Vendevano olio finto
I carabinieri del Nas hanno bloccato una organizzazione che opera tra Toscana, Lazio ed Emilia Romagna
Spacciavano olio di semi per olio extravergine d'oliva. I carabinieri del Nas hanno bloccato una organizzazione che opera tra Toscana, Lazio ed Emilia Romagna. L'accusa è associazione a delinquere finalizzata alla frode in commercio consistente nell'adulterazione e contraffazione di olio.
Le indagini, cominciate nel maggio 2011, hanno fatto emergere un complesso sistema di adulterazione e distribuzione: l'organizzazione reperiva in Spagna e nel Maghreb gli agenti chimici per la sofisticazione dell’olio, clorofilla e betacarotene, per poi cederle ad oleifici compiacenti, per l’adulterazione e la distribuzione ad attività di ristorazione oppure al commercio tipo porta a porta.
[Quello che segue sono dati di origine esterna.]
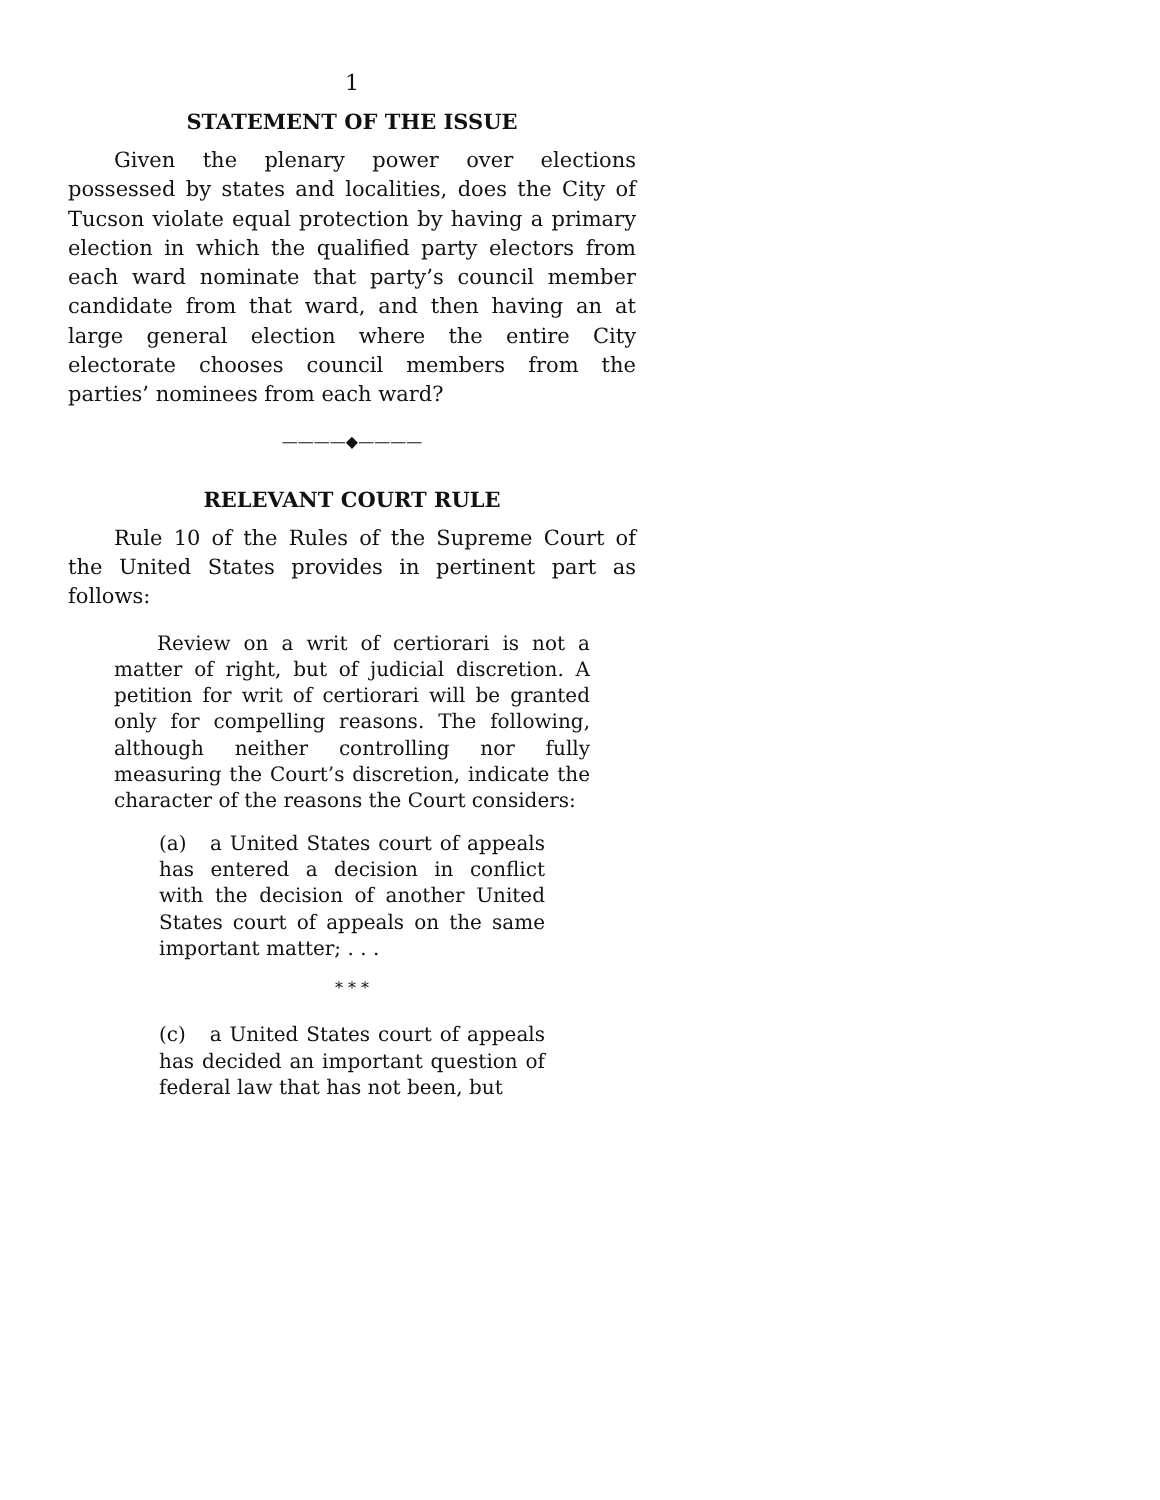1
STATEMENT OF THE ISSUE
Given the plenary power over elections possessed by states and localities, does the City of Tucson violate equal protection by having a primary election in which the qualified party electors from each ward nominate that party’s council member candidate from that ward, and then having an at large general election where the entire City electorate chooses council members from the parties’ nominees from each ward?
————◆————
RELEVANT COURT RULE
Rule 10 of the Rules of the Supreme Court of the United States provides in pertinent part as follows:
Review on a writ of certiorari is not a matter of right, but of judicial discretion. A petition for writ of certiorari will be granted only for compelling reasons. The following, although neither controlling nor fully measuring the Court’s discretion, indicate the character of the reasons the Court considers:
(a) a United States court of appeals has entered a decision in conflict with the decision of another United States court of appeals on the same important matter; . . .
* * *
(c) a United States court of appeals has decided an important question of federal law that has not been, but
I Nas hanno sequestrato circa 2.500 litri di olio di oliva privi di rintracciabilità e sono stati posti i sigilli a due aziende olearie ed un garage, situati in Toscana e nel Lazio, dove veniva svolta abusivamente l'attività di imbottigliamento e deposito dell'olio.
Sequestrati anche 5.000 litri di olio contraffatto contenuti in silos, e 73 chilogrammi di clorofilla e 4 barattoli di betacarotene, utili per contraffare un'ingente quantità di olio di semi o di scarsa qualità. Il valore complessivo dell'olio sequestrato ammonta ad oltre 500mila euro. Il materiale sequestrato avrebbe consentito di immettere nel circuito commerciale circa 500.000 litri di olio extravergine di oliva contraffatto.